[[ Provided material, beginning ]]

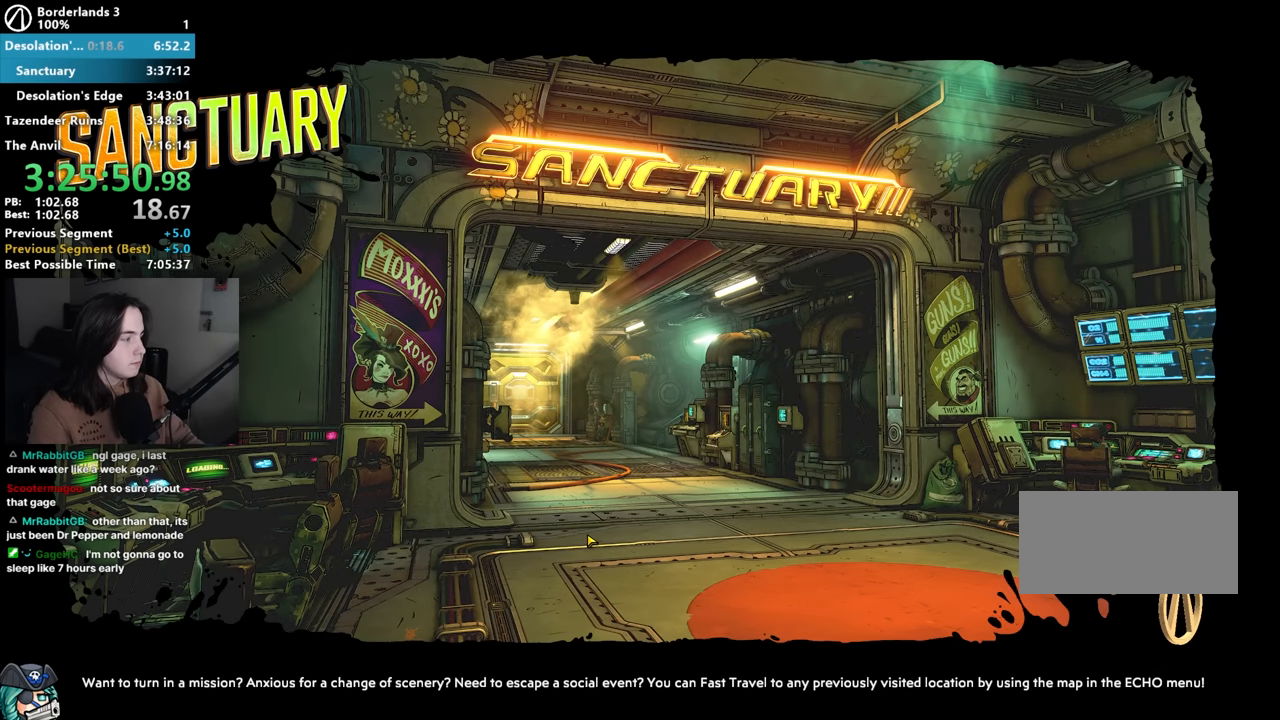
{"keys": [], "mouse": [], "events": [[283, "mouse_right", "down"], [383, "mouse_right", "up"]]}
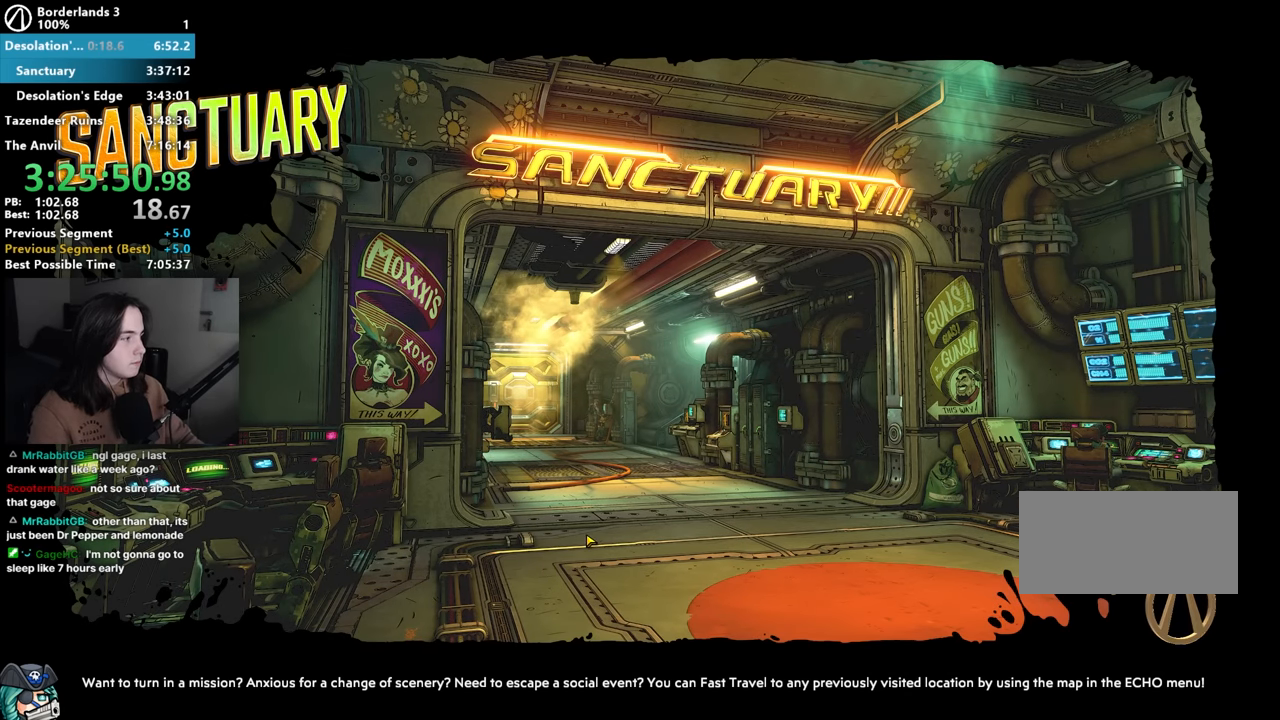
{"keys": [], "mouse": [], "events": []}
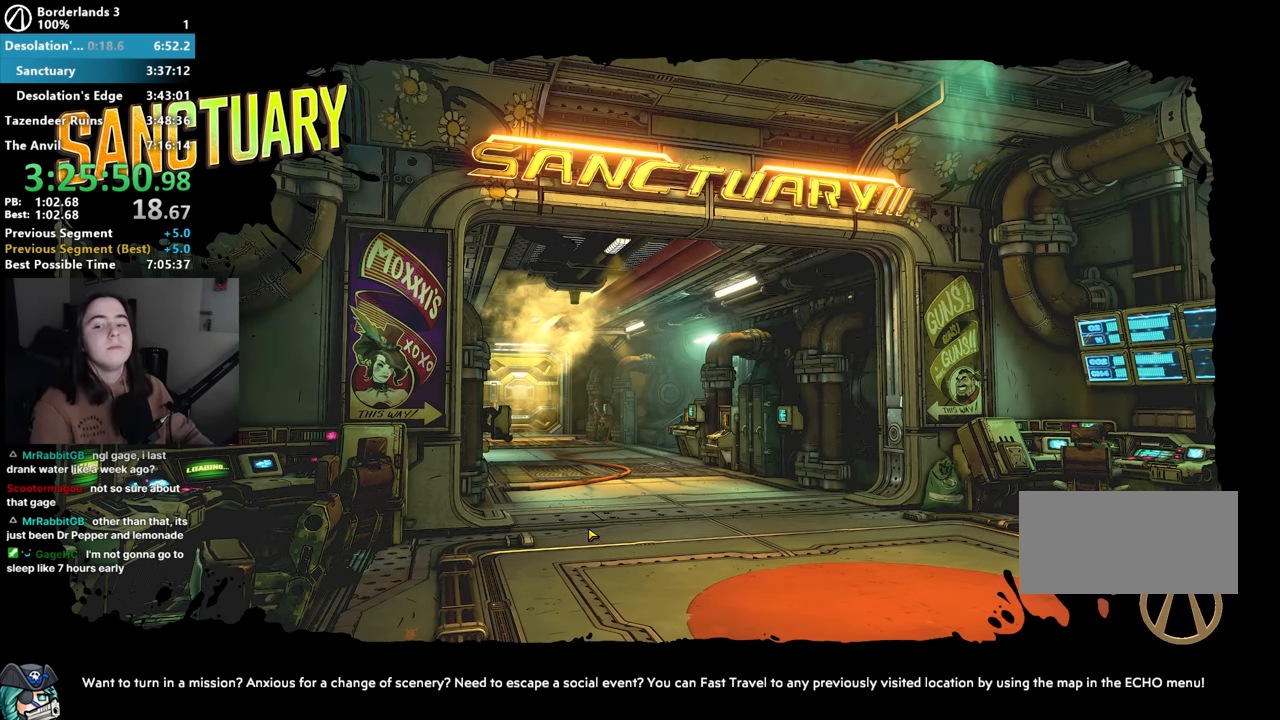
{"keys": [], "mouse": [], "events": [[33, "mouse_right", "down"], [134, "mouse_right", "up"], [234, "mouse_right", "down"], [317, "mouse_right", "up"]]}
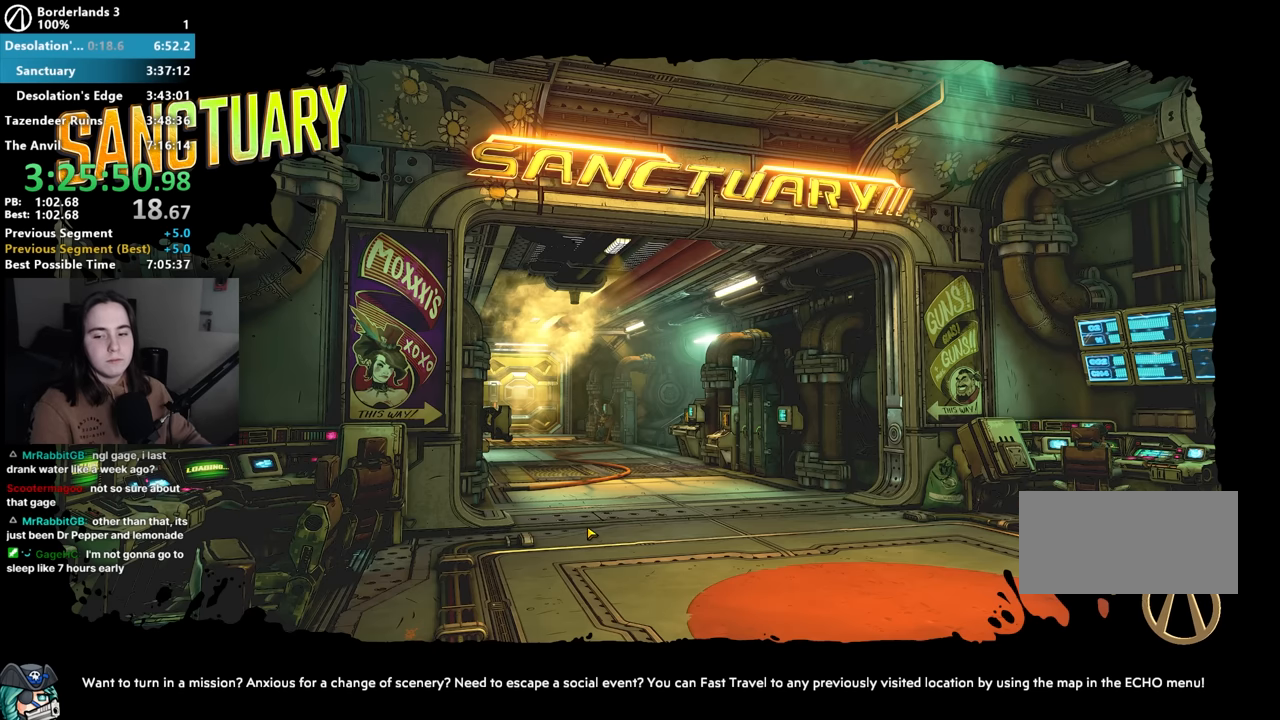
{"keys": [], "mouse": [], "events": [[150, "mouse_right", "down"], [250, "mouse_right", "up"]]}
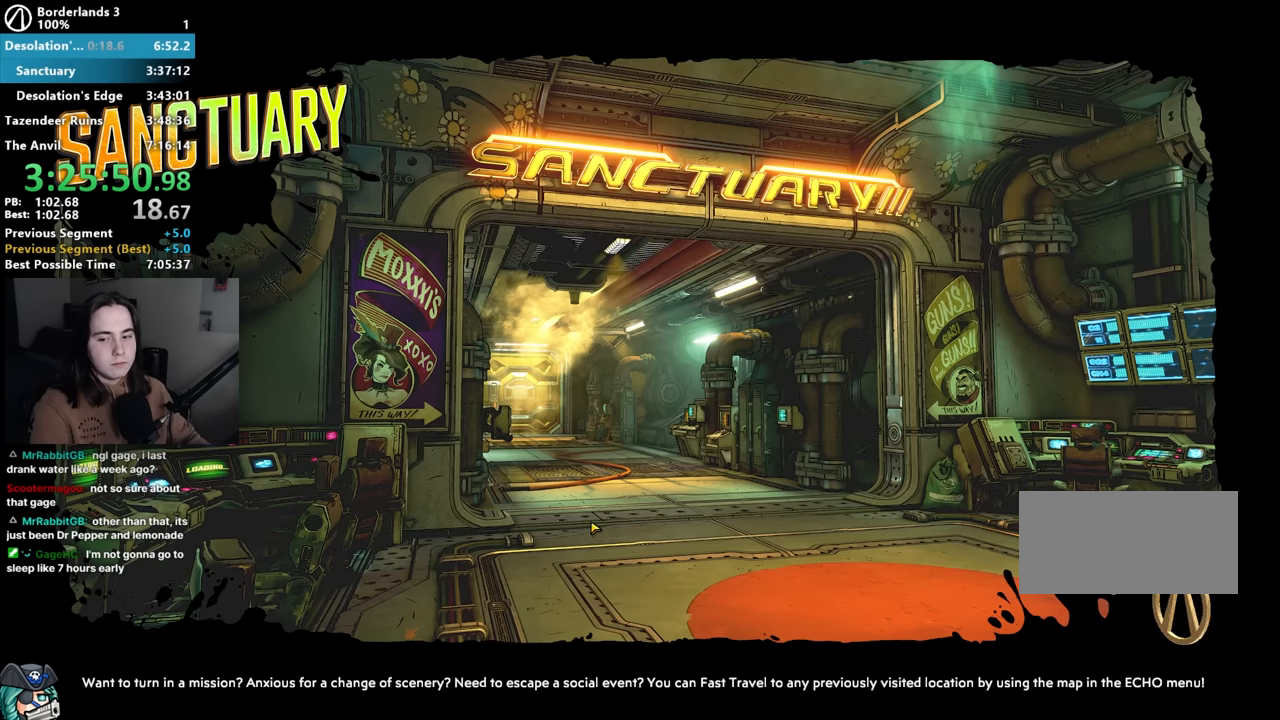
{"keys": [], "mouse": [], "events": [[117, "mouse_right", "down"], [167, "mouse_right", "up"]]}
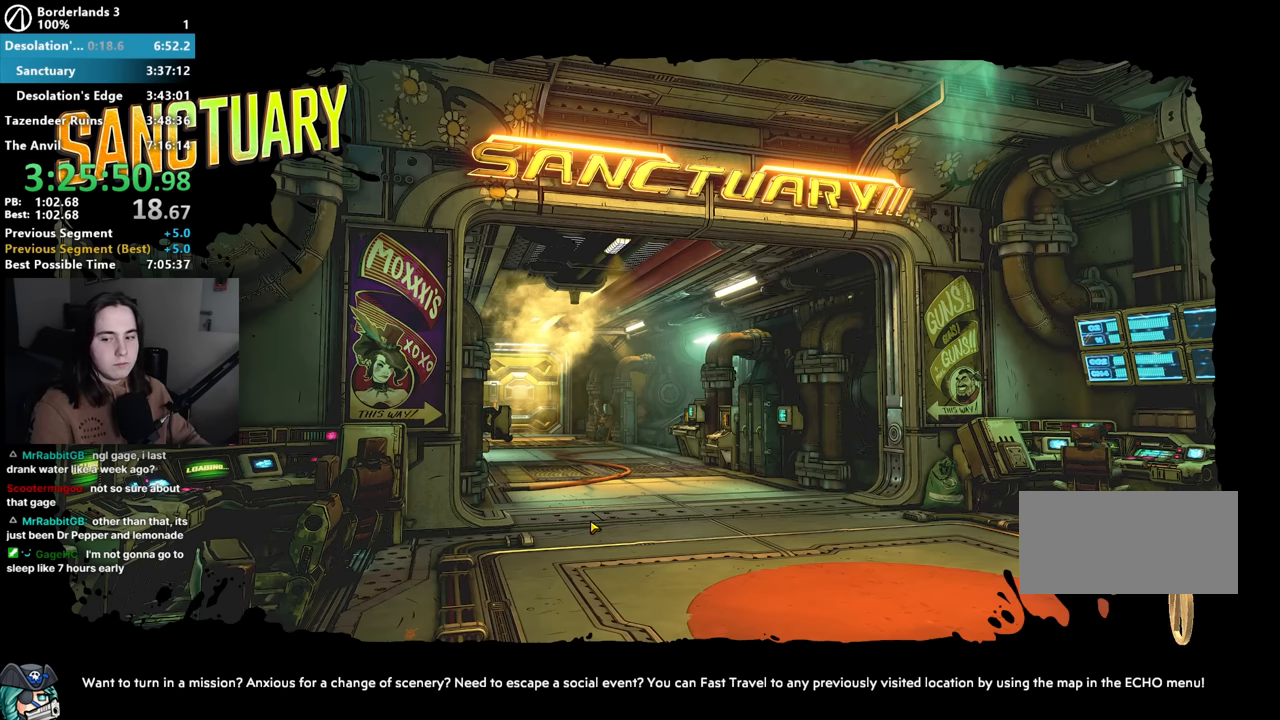
{"keys": [], "mouse": [], "events": [[84, "mouse_right", "down"], [134, "mouse_right", "up"], [234, "mouse_right", "down"], [317, "mouse_right", "up"], [417, "mouse_right", "down"], [500, "mouse_right", "up"]]}
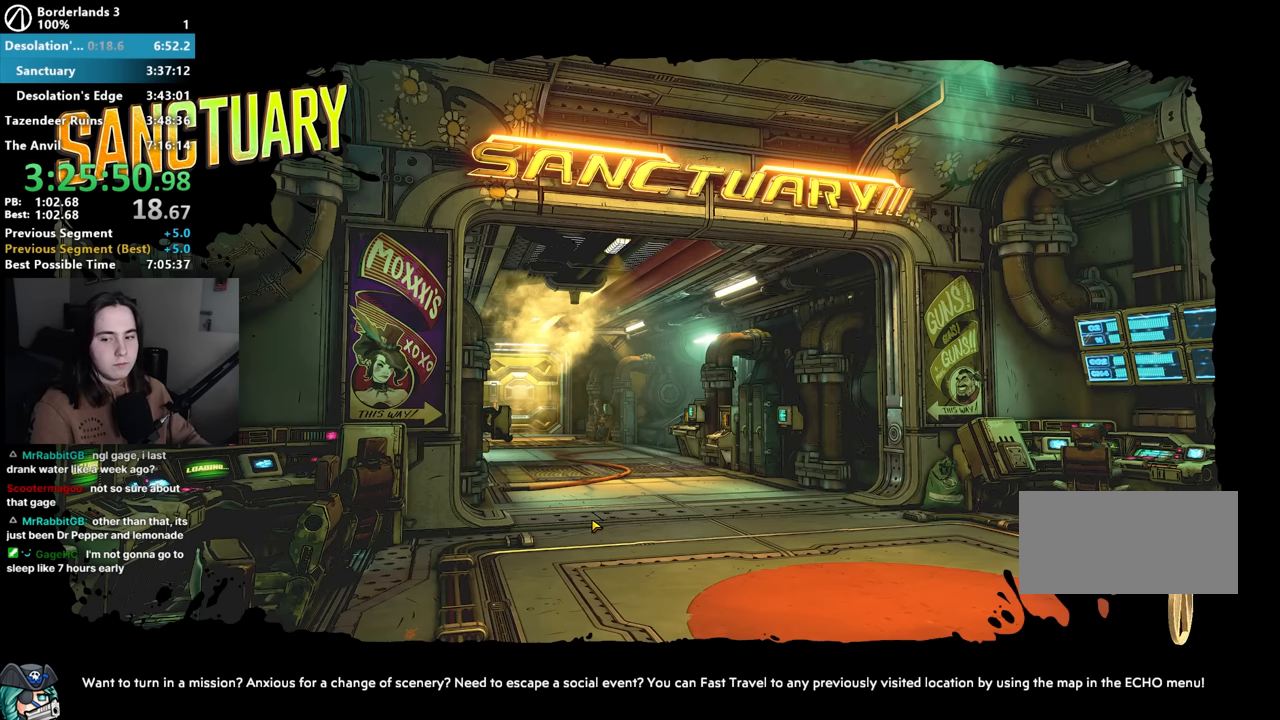
{"keys": [], "mouse": [], "events": [[117, "left", "down"], [167, "left", "up"], [384, "mouse_right", "down"], [450, "mouse_right", "up"]]}
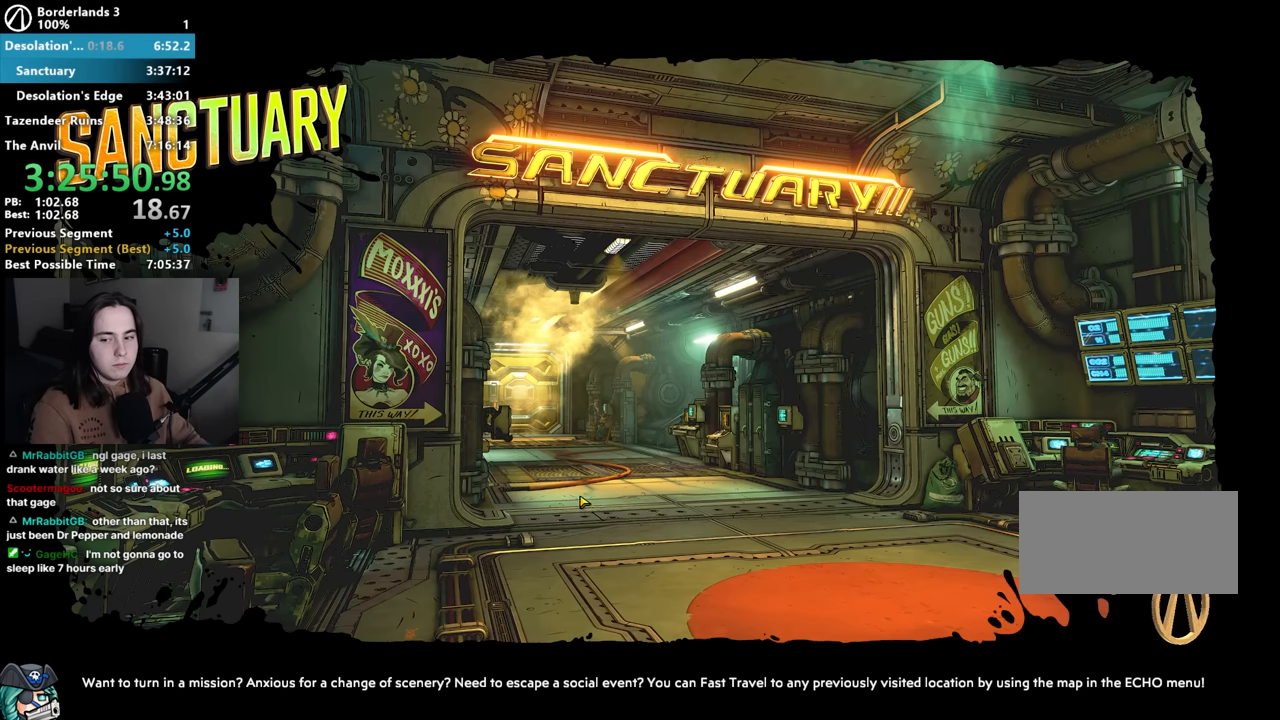
{"keys": [], "mouse": [], "events": [[367, "mouse_right", "down"], [400, "mouse_right", "up"]]}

[[ Provided material, end ]]

■ The problem ■
Only the pictures are to be dropped; all other material above must be repeated exactly.

■ Written response ■
{"keys": [], "mouse": [], "events": [[283, "mouse_right", "down"], [383, "mouse_right", "up"]]}
{"keys": [], "mouse": [], "events": []}
{"keys": [], "mouse": [], "events": [[33, "mouse_right", "down"], [134, "mouse_right", "up"], [234, "mouse_right", "down"], [317, "mouse_right", "up"]]}
{"keys": [], "mouse": [], "events": [[150, "mouse_right", "down"], [250, "mouse_right", "up"]]}
{"keys": [], "mouse": [], "events": [[117, "mouse_right", "down"], [167, "mouse_right", "up"]]}
{"keys": [], "mouse": [], "events": [[84, "mouse_right", "down"], [134, "mouse_right", "up"], [234, "mouse_right", "down"], [317, "mouse_right", "up"], [417, "mouse_right", "down"], [500, "mouse_right", "up"]]}
{"keys": [], "mouse": [], "events": [[117, "left", "down"], [167, "left", "up"], [384, "mouse_right", "down"], [450, "mouse_right", "up"]]}
{"keys": [], "mouse": [], "events": [[367, "mouse_right", "down"], [400, "mouse_right", "up"]]}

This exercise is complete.